Contemplating architecture changes our perspective. Like any form of art that draws its material from raw, painful life but adds something that pain alone does not contain – meaning and form. The same applies to our inner city. When there is too much chaos, we need to give it shape. So how do we begin our own reconstruction?

We can start with the simplest foundation – basic geometry, which directly influences our psycho-emotional state. Simple geometric shapes, recognized by the subconscious on an archetypal level, can become the very “bricks” of restoration:
• Want to feel safe – draw circles; they are like walls around your city, restoring boundaries and offering protection.
• Seeking stability, calm, and grounding – draw squares; these are the foundations of buildings and your support.
• Need a breakthrough and activation of stagnant energy – turn to triangles; they are spires that pierce through stagnation.
• When thoughts become overwhelming, we transfer them onto paper as irregular lines resembling cracks in walls – simply observing and recording them before beginning repairs.
This becomes a kind of “inventory” and clearing of space for new construction.
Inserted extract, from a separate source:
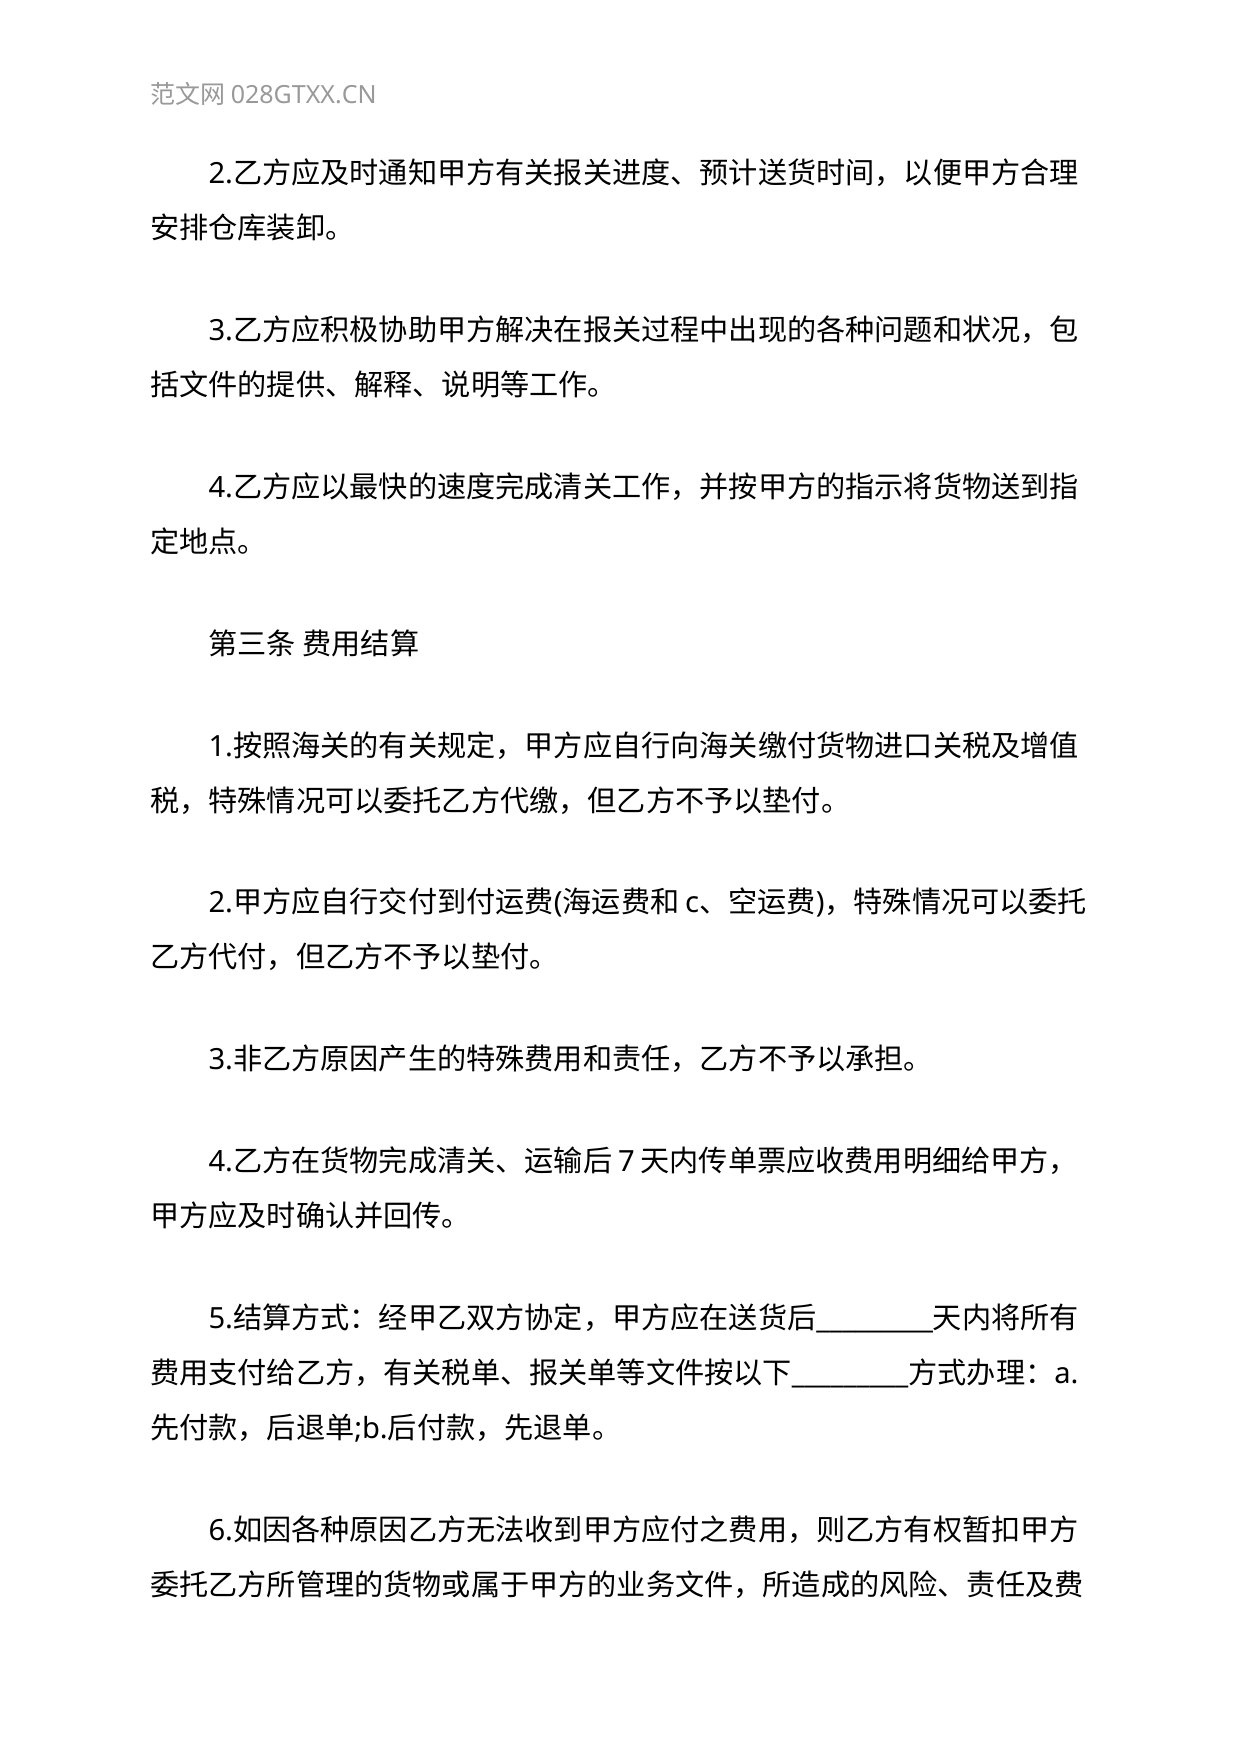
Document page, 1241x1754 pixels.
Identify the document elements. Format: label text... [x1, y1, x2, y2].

text 4.乙方应以最快的速度完成清关工作，并按甲方的指示将货物送到指定地点。 [150, 463, 1090, 561]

Sometimes anxiety, grief, or pain become so overwhelming that they literally “tear” us apart from within, threatening to destroy our inner architecture. In such moments, we need a reliable container. So we transfer this state onto paper. Lines and shapes have clear boundaries. The page has edges. As we draw, we tell our psyche: “Here is a place that can hold my feelings. I am no longer drowning in them; they are safely contained here on the paper.”

Having found this sense of safety on the page, we can take the next step – it becomes essential to find within ourselves a special place: an imagined quiet room or a courtyard with a garden. This is a space where the sounds of sirens and deadline alarms cannot reach, where absolute silence is always preserved. Meditation becomes the key that unlocks the door to this untouched space.
Yet as we turn inward, we must not forget the body – it is our first and most fundamental home. When we feel completely exhausted by constant rebuilding, it is important to first check the state of this foundation. That is why it is so important to combine art-therapeutic drawing and meditation with bodily awareness: feel your feet firmly on the ground, notice how your breath fills every “room” of your body with oxygen. Feel the touch of clothing on your skin. Give yourself permission to relax, and allow your body to carry weight.

Grounded in bodily presence, I invite you to engage your imagination. Ask yourself: what material is your inner city mostly made of right now? And what material is it critically lacking? Concrete represents endurance and solidity – it can withstand impact. But sometimes we need metal and wood so we don’t break under the winds of change. We also need the transparency of glass, so that after darkness we can begin to let light pass through again.